▸ WHAT NEEDS TO BE DONE
Please return only the lines from the one holding "韓国風焼肉の味わいが楽しめるパン。" through the one holding "チーズ蒸しケーキサンド（マスカルポーネクリー", exactly as they appear in the records below, both ends included.

▸ GIVEN ENTRIES
--------------------------------
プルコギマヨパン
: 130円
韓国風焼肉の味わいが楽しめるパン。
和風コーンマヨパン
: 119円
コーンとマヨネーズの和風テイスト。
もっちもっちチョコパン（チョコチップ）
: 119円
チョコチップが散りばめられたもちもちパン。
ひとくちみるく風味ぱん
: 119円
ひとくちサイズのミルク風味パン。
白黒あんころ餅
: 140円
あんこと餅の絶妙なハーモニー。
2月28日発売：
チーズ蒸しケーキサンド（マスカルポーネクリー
--------------------------------
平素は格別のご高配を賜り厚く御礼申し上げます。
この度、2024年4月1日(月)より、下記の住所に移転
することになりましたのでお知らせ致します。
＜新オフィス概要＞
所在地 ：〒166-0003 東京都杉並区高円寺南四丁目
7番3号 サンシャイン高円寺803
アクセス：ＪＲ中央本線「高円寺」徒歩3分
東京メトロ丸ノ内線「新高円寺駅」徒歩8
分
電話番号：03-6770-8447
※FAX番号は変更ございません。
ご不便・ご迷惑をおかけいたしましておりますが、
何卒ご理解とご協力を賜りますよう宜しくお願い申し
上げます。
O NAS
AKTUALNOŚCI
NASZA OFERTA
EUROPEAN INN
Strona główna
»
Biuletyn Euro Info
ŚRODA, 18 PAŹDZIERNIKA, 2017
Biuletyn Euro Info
--------------------------------
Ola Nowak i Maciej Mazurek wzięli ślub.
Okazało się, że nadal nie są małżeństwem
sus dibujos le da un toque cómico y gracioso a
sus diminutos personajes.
--------------------------------
▸ SOLUTION FOR THIS TASK
韓国風焼肉の味わいが楽しめるパン。
和風コーンマヨパン
: 119円
コーンとマヨネーズの和風テイスト。
もっちもっちチョコパン（チョコチップ）
: 119円
チョコチップが散りばめられたもちもちパン。
ひとくちみるく風味ぱん
: 119円
ひとくちサイズのミルク風味パン。
白黒あんころ餅
: 140円
あんこと餅の絶妙なハーモニー。
2月28日発売：
チーズ蒸しケーキサンド（マスカルポーネクリー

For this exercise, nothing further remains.